Depuis le début de notre scolarité, nous avons appris et récité des poésies ! L'exercice était parfois fastidieux et
difficile pour l'enfant que nous étions.
Nous n'avions pas vraiment d'appréciation esthétique du poème.
Ce qui
importait c'était la déclamation devant un parterre d'admirateurs.
Les parents n'étaient pas non plus très sensible au
texte, car ils venaient écouter l'enfant plus que le texte.
Nous avons grandi au milieu de ces étranges objets de
langage qu'étaient les poèmes.
Mais savions nous ce qui fait qu'un texte devient poème ?
Adolescent, nous avons exprimé nos désirs, nos larmes, notre amour dans des poèmes et le poème était une voix
pour donner corps à nos attentes, donner corps à nos rancoeurs, nos refus, nos révoltes, jusqu'au jour où chacun
d'entre nous est rentré dans le monde du travail.
On devient quelqu'un de sérieux - ce qui veut dire qui vit le
rapport au langage sur un mode empirique - et on oublie cet étrange voix de la poésie, pour entrer dans le monde
du langage pratique qui n'a que faire de la création de la parole.
Tout au long de cette histoire des mots, avons nous compris ce qu'était la poésie ? Est-ce une affaire sérieuse ?
Est-ce une affaire tout court ? En quel sens est-elle un art ? Et qu'est-ce que la poésie ?
Le poète travaille sur un matériau qui semble a priori bien ingrat, le langage.
Les mots dans leur usage empirique
sont comme la monnaie que l'on se passe de main en main, qui s'use et à laquelle on ne prête guère d'attention.
La
monnaie n'est qu'un intermédiaire de l'échange.
Les mots sont usés par le bavardage, usé dans la communication,
usés pas la boulimie de paroles des média, usés par le discours commercial, la rhétorique politique, enrégimentés
dans le discours scientifique.
Alors comment pourrait-il y avoir une « autre » parole, une parole poétique ?

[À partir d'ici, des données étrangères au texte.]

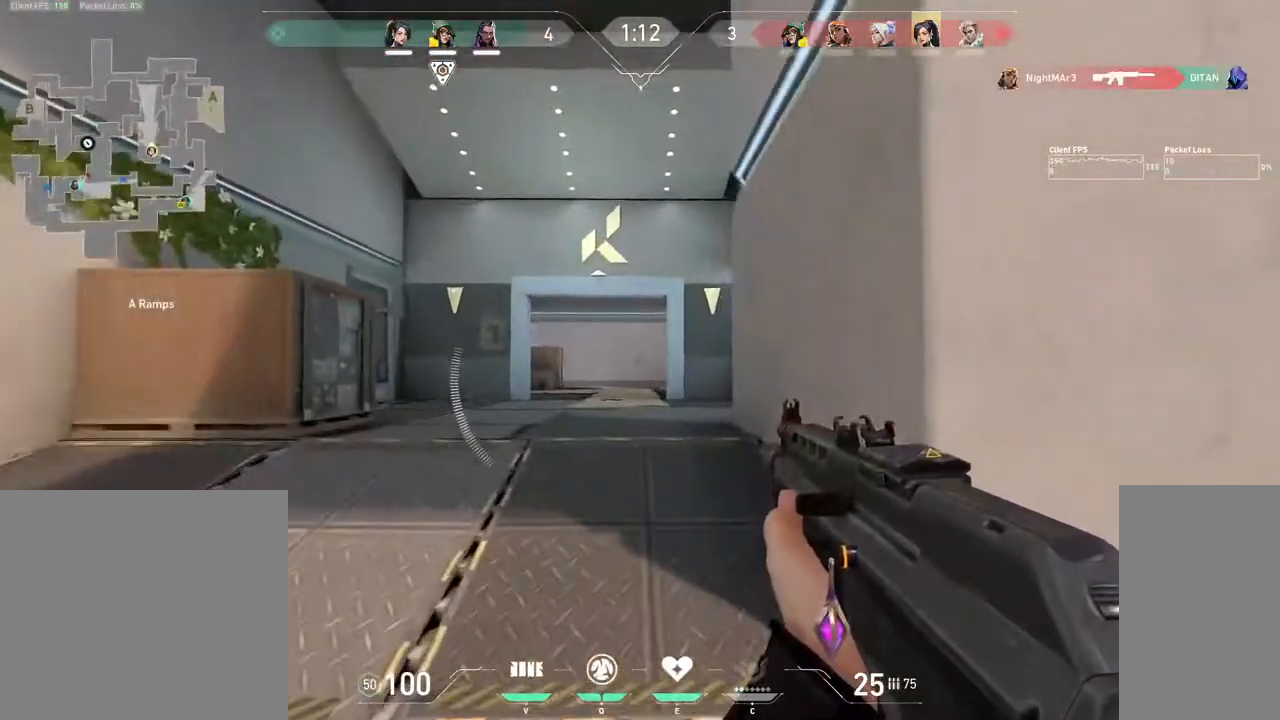
{"keys": ["a", "shift", "w"], "mouse": [], "events": []}
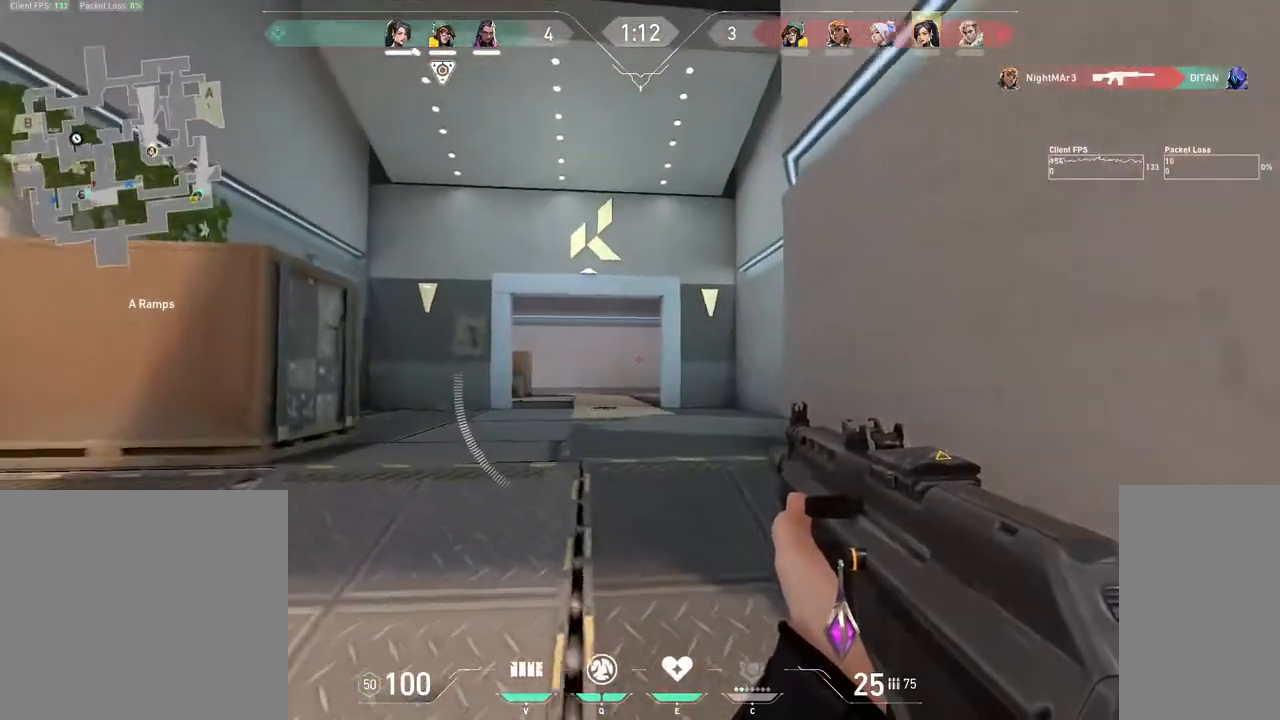
{"keys": ["shift", "w"], "mouse": [], "events": [[250, "a", "up"]]}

1) La frontière entre la prose ordinaire et la poésie est ténue.
Un document administratif est écrit dans langage
strict dans son usage, sans fioriture.
Froid et glacial est le règlement intérieur, à moins que le caprice d'un employé
n'y glisse, comme par mégarde, une jolie tournure.
Ce qui se remarque immédiatement.
Nous disons, « c'est bien dit
», « c'est joliment exprimé ».
Un instant, le langage empirique a été suspendu et s'est éclairé comme d'une lueur de
beauté de la forme.
Nous sommes comme arrêtés et notre attention s'est déplacée depuis l'objet technique vers
l'expression esthétique.
Nous dirons alors que l'expression a du style.
Le style c'est la manière très personnelle qu'a
une personne d'investir la langue en lui donnant une forme expressive.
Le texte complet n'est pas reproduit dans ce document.